__SELECTED TEXT__:
________________
Here are some of the specific responsibilities we’ve heard:
- Identify opportunities to learn about DEIB and improve their own level of understanding
- Engage and participate in DEIB initiatives at the workplace
- Provide honest and useful feedback about DEIB initiatives
- Proactively take initiative to advance DEIB (e.g., improving DEIB communication, avoiding microaggressions, and showing empathy)
- Feel safe in exhibiting vulnerability in how they show up in the workplace
Lots of skills appear to be important
After establishing the DEIB roles / responsibilities of employees at different levels, we then asked folks to identify the skills that these different groups need to fulfill those responsibilities. As you might expect, this exercise generated a LONG list of skills—at one point, we had more than 75 discrete skills identified as critical to creating a culture of DEIB!
Which skills have been mentioned most frequently? They include:
- Communication skills (including listening, storytelling, nonverbal communication, etc.)
- Giving feedback
But there are a lot more than that. We are not going to share the comprehensive list because we are going to be testing that list in our upcoming survey. And we don’t want to bias you too much before you take our survey on this topic, which you can take RIGHT HERE. (Sneaky how I did that, wasn’t it?!)
________________
__DATA SHOWN__:
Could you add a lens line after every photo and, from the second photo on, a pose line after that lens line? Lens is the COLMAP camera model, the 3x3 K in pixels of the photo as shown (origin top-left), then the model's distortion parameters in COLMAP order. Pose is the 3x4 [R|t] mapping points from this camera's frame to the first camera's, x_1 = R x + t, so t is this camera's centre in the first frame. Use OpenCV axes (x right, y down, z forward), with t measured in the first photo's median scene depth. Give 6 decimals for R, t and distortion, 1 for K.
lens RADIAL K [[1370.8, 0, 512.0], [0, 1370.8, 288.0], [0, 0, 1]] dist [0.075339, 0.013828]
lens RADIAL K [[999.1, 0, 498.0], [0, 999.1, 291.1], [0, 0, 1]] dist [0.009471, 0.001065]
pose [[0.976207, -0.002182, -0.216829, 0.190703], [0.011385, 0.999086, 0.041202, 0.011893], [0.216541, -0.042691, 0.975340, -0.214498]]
________________
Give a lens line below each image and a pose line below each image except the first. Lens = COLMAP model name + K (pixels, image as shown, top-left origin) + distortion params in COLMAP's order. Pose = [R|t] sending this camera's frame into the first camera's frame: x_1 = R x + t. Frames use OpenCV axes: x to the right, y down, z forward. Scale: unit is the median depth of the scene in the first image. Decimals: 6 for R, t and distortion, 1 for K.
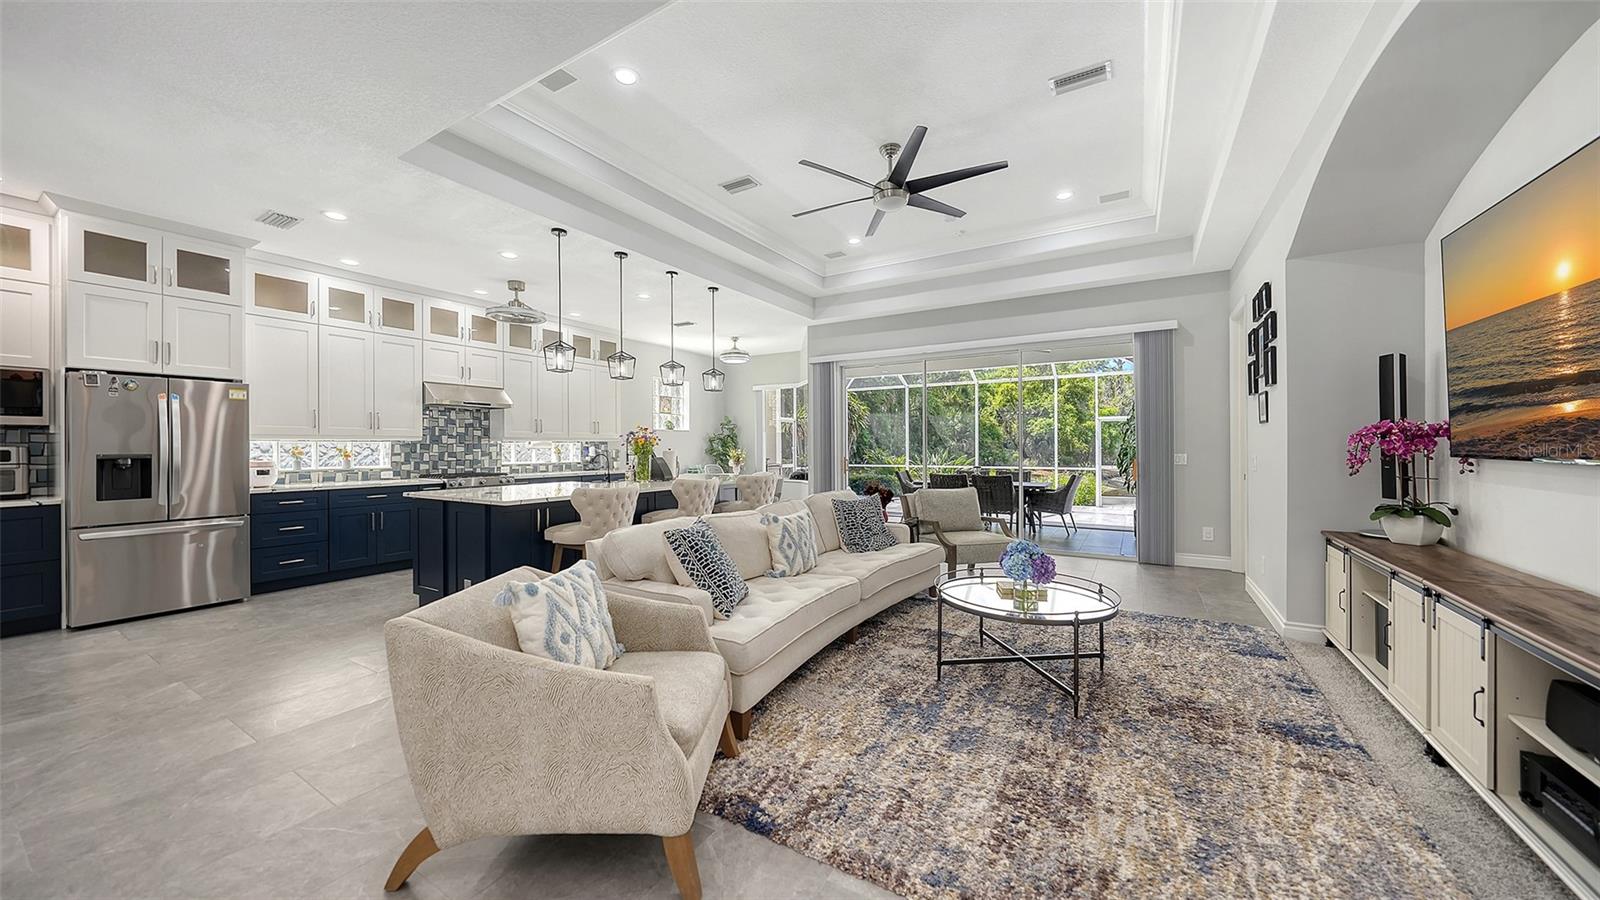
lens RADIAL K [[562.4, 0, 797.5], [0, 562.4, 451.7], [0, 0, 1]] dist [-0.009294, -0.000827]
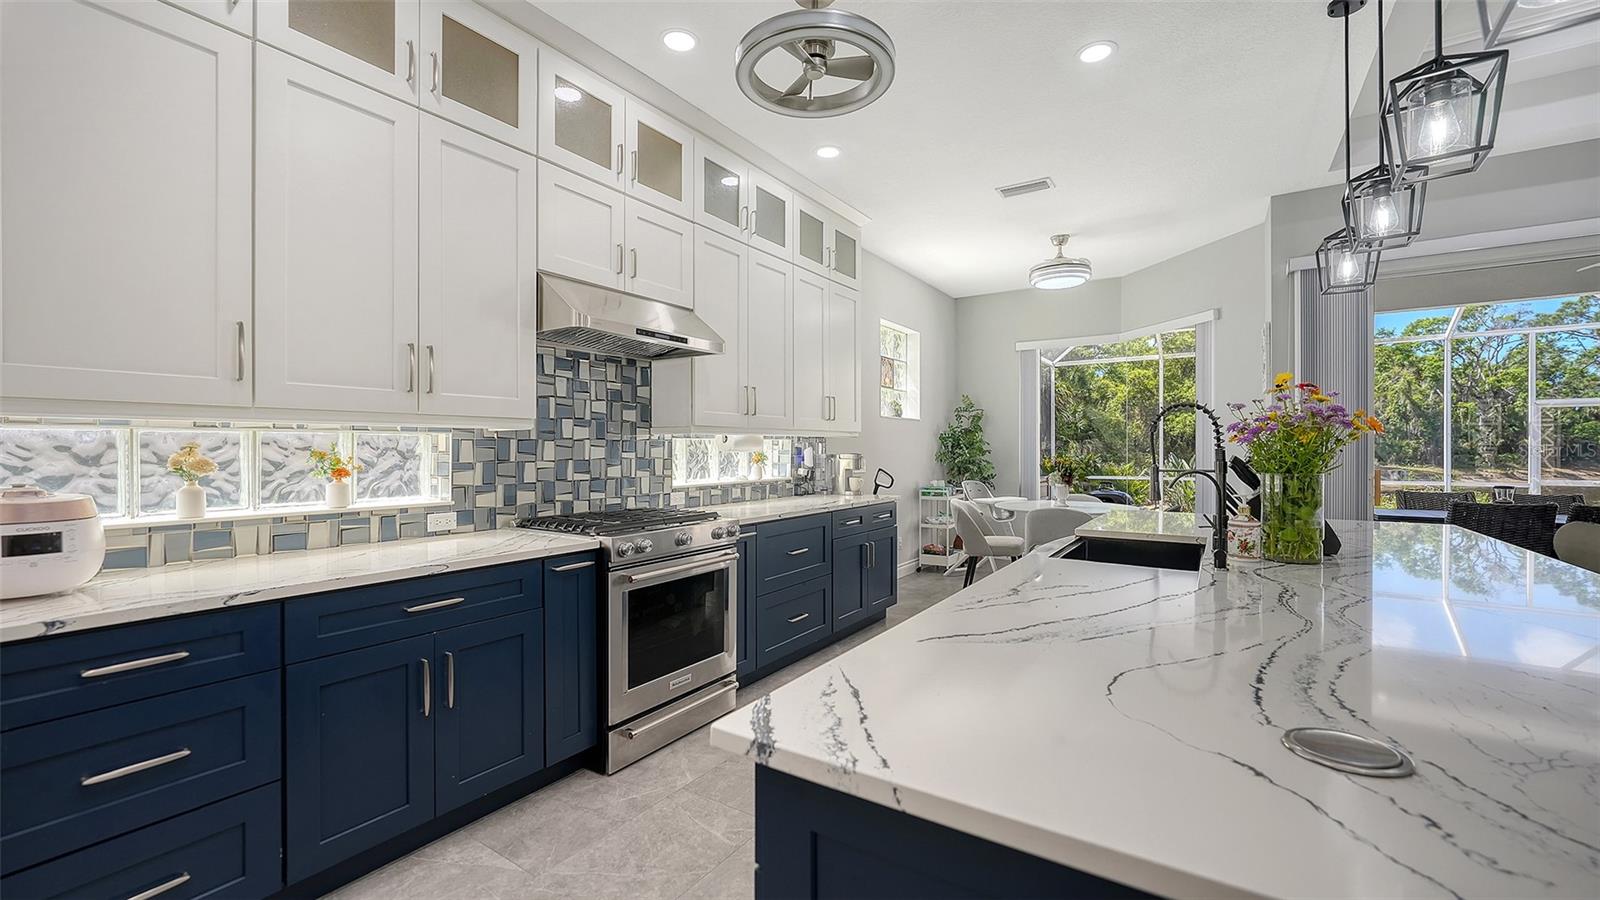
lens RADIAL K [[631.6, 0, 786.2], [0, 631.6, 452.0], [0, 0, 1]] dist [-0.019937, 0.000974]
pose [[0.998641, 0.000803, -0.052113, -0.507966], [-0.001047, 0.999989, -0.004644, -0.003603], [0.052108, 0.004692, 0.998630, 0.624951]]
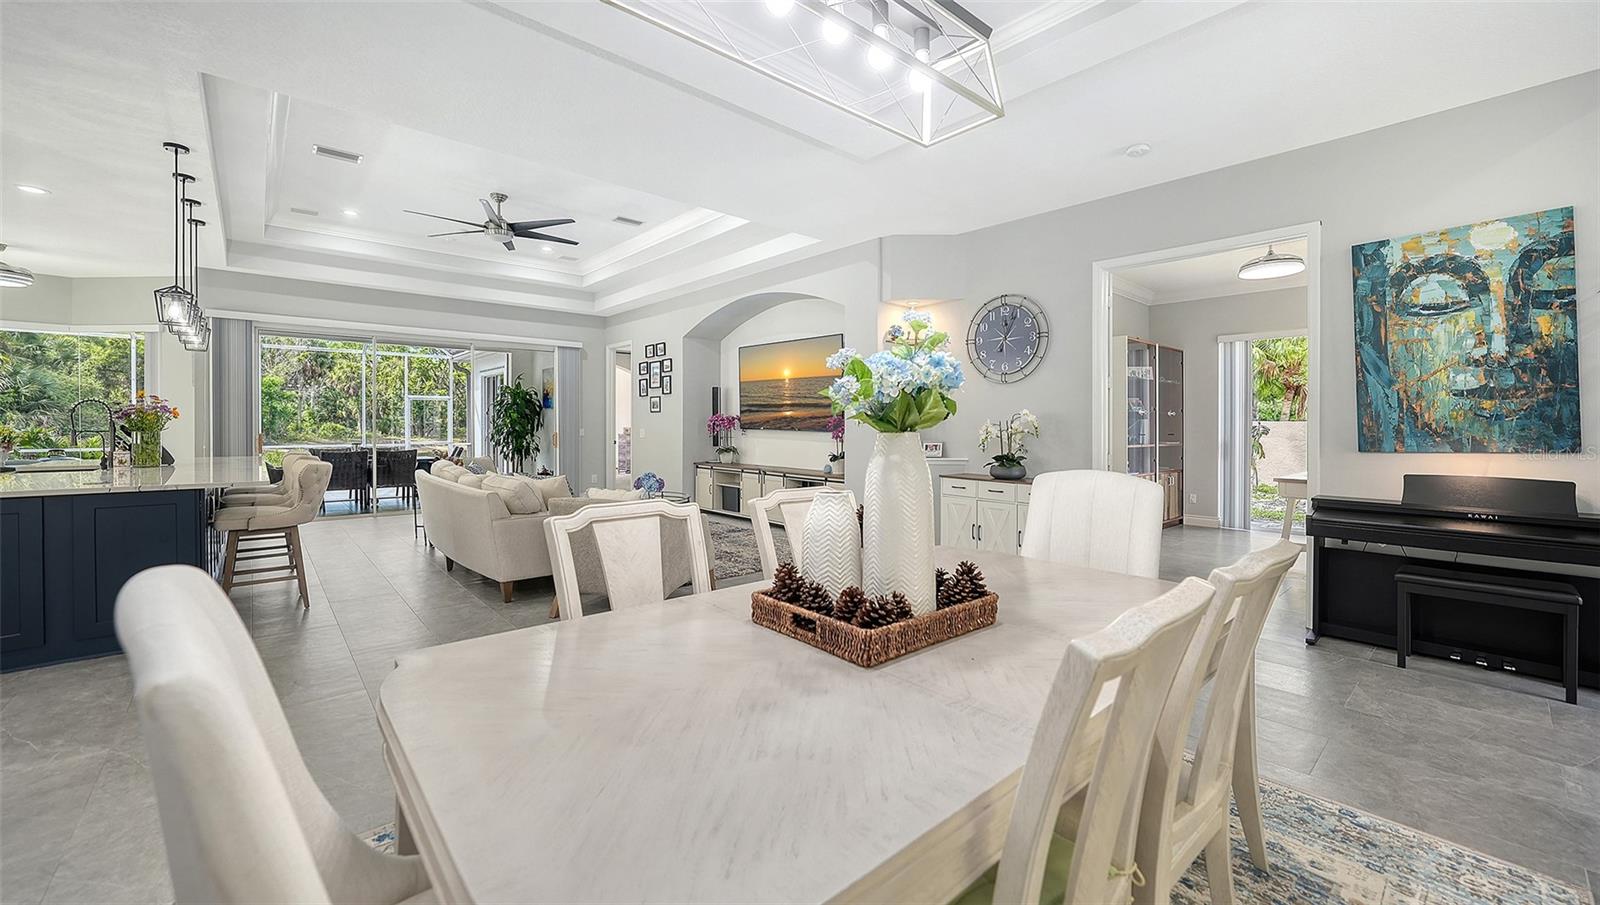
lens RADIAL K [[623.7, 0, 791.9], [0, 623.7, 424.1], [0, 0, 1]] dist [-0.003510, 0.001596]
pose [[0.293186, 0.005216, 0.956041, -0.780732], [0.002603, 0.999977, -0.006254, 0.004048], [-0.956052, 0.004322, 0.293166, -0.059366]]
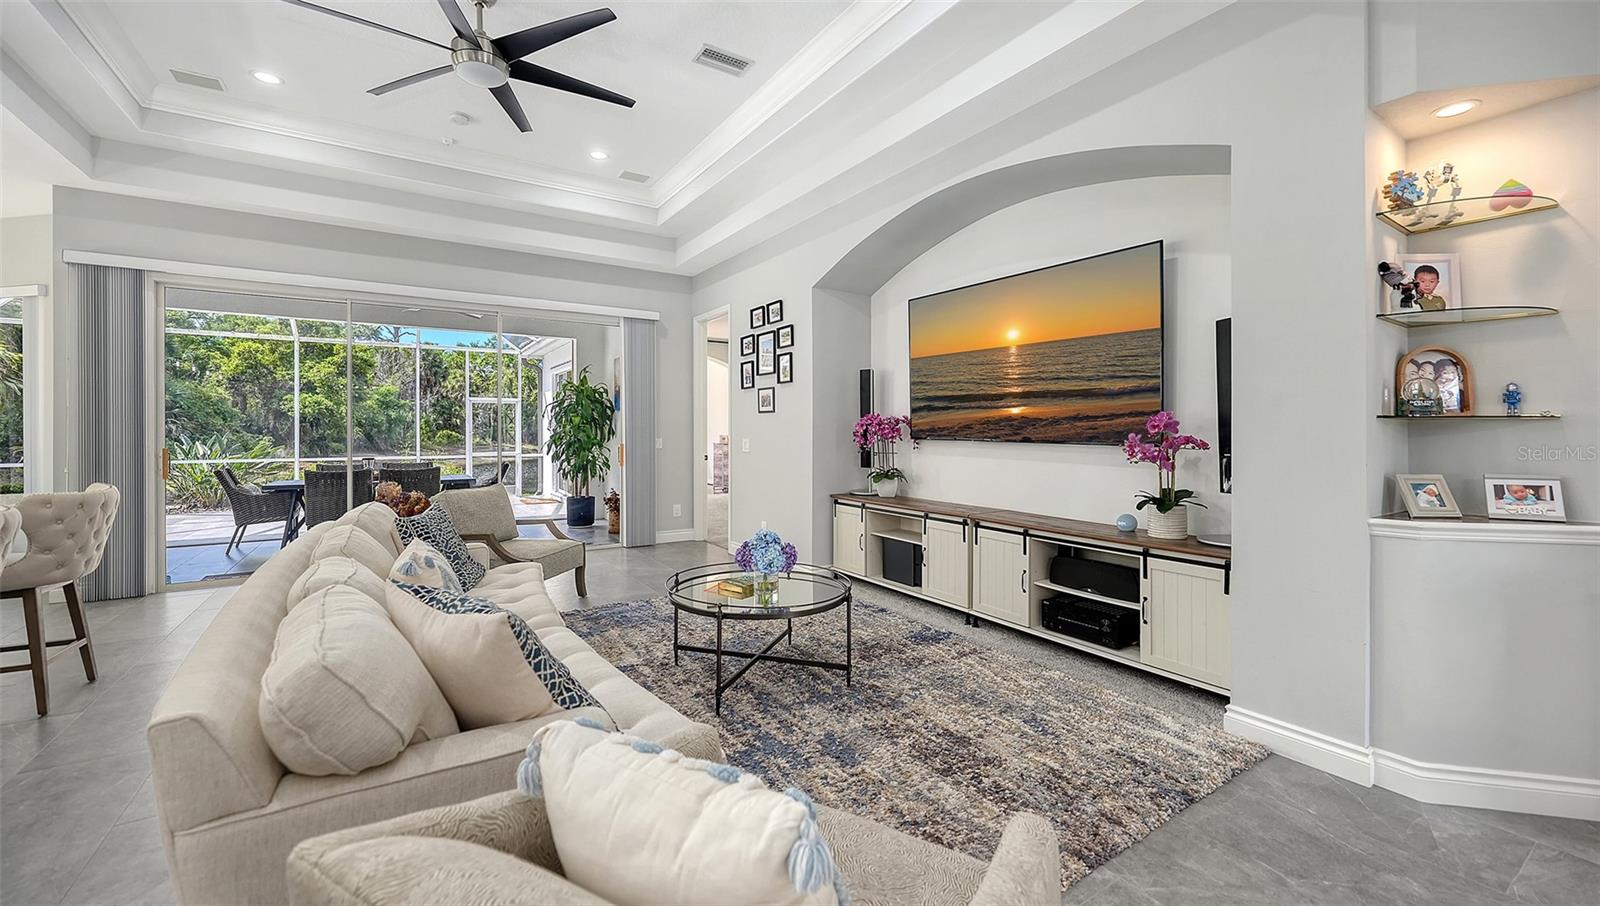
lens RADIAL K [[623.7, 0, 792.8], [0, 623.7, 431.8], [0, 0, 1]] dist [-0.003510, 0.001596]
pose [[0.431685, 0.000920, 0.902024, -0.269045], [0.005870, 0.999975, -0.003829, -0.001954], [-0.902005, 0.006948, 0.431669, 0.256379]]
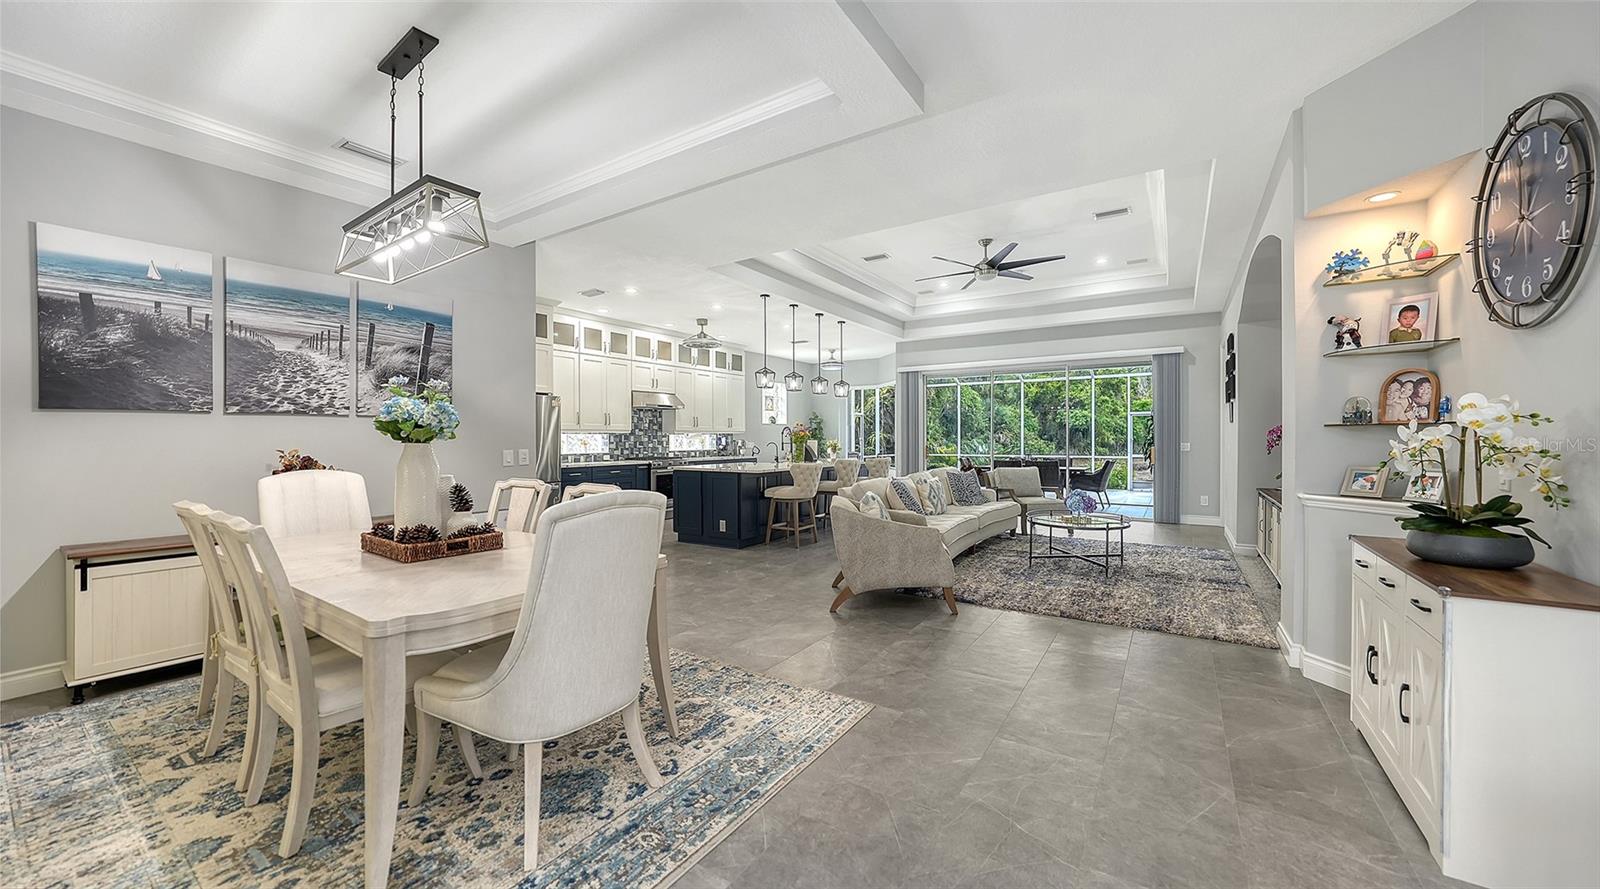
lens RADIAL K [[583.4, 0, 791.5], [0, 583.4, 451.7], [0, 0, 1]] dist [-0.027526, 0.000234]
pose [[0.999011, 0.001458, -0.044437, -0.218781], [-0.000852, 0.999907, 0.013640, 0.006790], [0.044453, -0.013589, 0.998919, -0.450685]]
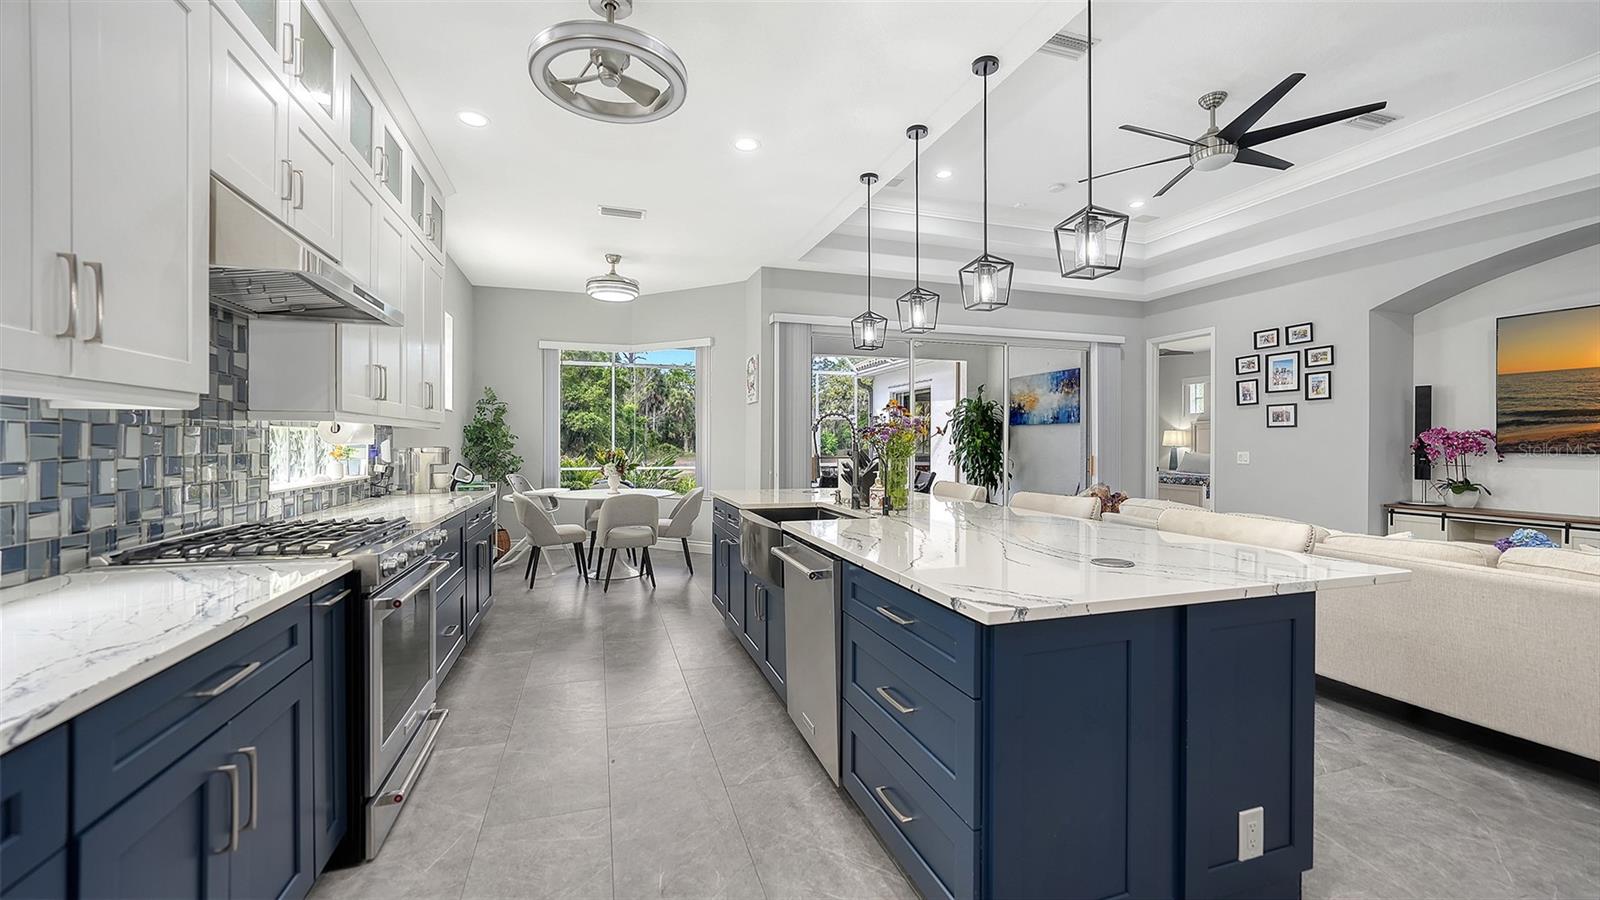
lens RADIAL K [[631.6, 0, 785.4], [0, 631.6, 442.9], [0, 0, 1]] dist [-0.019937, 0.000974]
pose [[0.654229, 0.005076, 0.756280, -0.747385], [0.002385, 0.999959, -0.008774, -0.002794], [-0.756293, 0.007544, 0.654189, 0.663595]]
________________
__ACTION ITEM__:
List every employee responsibility that the DEIB passage names before it turns to skills.

__EXERCISE SOLUTION__:
- Identify opportunities to learn about DEIB and improve their own level of understanding
- Engage and participate in DEIB initiatives at the workplace
- Provide honest and useful feedback about DEIB initiatives
- Proactively take initiative to advance DEIB (e.g., improving DEIB communication, avoiding microaggressions, and showing empathy)
- Feel safe in exhibiting vulnerability in how they show up in the workplace